- Born: 1961 (age 63–64)
- Education: University of Oregon (Ph.D.)
- Occupations: Linguist; professor;

= Carol Genetti =

American linguist

Carol E. Genetti (born 1961) is an American linguist who is known for her research into Tibeto-Burman languages and languages of the Himalayans.

== Academic career ==
Genetti earned her Ph.D. in Linguistics in 1990 from the University of Oregon. Genetti is an emerita professor from the University of California, Santa Barbara, where she was a faculty member in the Department of Linguistics until 2020. Between 2013 and 2020 she was also the Dean of the UCSB Graduate Division, and she served as Chair of the Department of Linguistics from 1999-2005. Genetti now serves as the Vice Provost for Graduate and Postdoctoral Programs at NYU Abu Dhabi, United Arab Emirates.

Her work into Newar language is the first comprehensive grammar, focusing on the Dolakhae dialect.
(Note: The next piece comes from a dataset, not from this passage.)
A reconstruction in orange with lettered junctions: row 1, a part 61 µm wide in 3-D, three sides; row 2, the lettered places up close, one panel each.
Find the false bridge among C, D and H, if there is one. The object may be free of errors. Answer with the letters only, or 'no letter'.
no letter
Her investigation into languages of the Indosphere has increased understanding of many typological features, including auxiliaries.

In 2008, she founded InField (now called CoLang), an international training workshop in field linguistics and language documentation. (See papers in Grenoble and Furbee.) She served as Director of the first InField when it was hosted by the University of California, Santa Barbara. InField/CoLang has provided significant training/support for documentation of endangered languages in North America and worldwide.

== Awards and distinctions ==
- 2011. Distinguished visiting fellow, the Cairns Institute, James Cook University, Cairns, Australia.
- 2011. Chair, Committee on Endangered Languages and their Preservation, Linguistic Society of America
- 2009. Inaugural Georg von der Gabelentz Award, Association for Linguistic Typology (for A Grammar of Dolakha Newar)

==Publications==
- 2014. How Languages Work: An Introduction to Language and Linguistics. Cambridge: Cambridge University Press. (Editor) ISBN 9781108454513
- 2013. (with Rebekka Siemens). Training as Empowering Social Action: An Ethical Response to Language Endangerment: Language Death, Endangerment, Documentation, and Revitalization. ed. by Edith Moravcsik and Kathleen Wheatley. New York: John Benjamins. https://doi.org/10.1075/slcs.142.04gen
- 2013. Tense-Aspect Morphology from Nominalizers in Newar. Functional-Historical Approaches to Explanation, ed. by Tim Thornes, Erik Andvik, Gwendolyn Hyslop, and Joana Jansen. (Typological Studies in Language 103.) John Benjamins. https://doi.org/10.1075/tsl.103.10gen
- 2011. The Tapestry of Dolakha Newar: Chaining, Embedding, and the Complexity of Sentences. Linguistic Typology 15. 5-24. https://doi.org/10.1515/lity.2011.002
- 2008. Syntactic Aspects of Nominalization in Five Tibeto-Burman Languages of the Himalayan Area. With Ellen Bartee, A. R. Coupe, Kristine Hildebrandt, and You-Jing Lin. Linguistics of the Tibeto-Burman Area 31(2), 97-144.